--- Information Enclosed Below ---
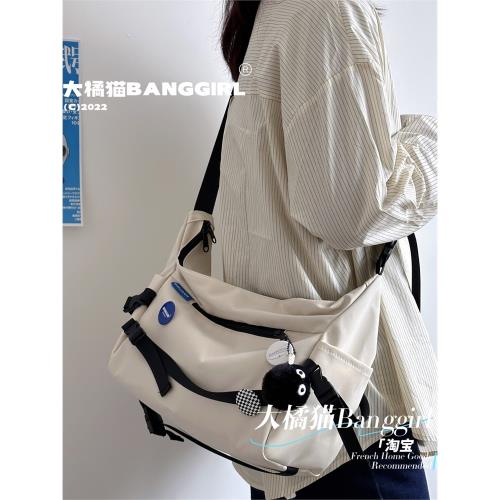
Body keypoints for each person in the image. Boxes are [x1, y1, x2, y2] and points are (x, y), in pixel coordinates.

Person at [217, 0, 437, 499]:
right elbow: (354, 212)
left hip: (291, 413)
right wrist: (433, 146)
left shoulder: (275, 12)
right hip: (345, 417)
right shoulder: (326, 9)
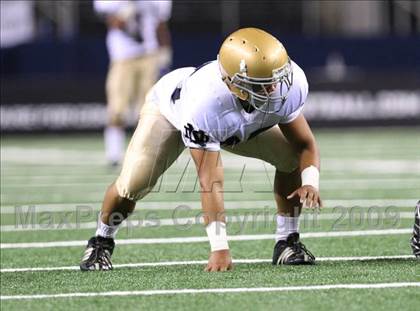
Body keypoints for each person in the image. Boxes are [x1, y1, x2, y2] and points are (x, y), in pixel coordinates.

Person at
--- End of Enclosed Information ---
**Work instruction**
Everything from the first line of the entries above through the line with "right hip: (345, 417)" should be duplicated exactly, except the pictures.

**Reply to the exercise**
Body keypoints for each person in the image. Boxes are [x1, y1, x2, y2] and points are (x, y), in pixel coordinates.

Person at [217, 0, 437, 499]:
right elbow: (354, 212)
left hip: (291, 413)
right wrist: (433, 146)
left shoulder: (275, 12)
right hip: (345, 417)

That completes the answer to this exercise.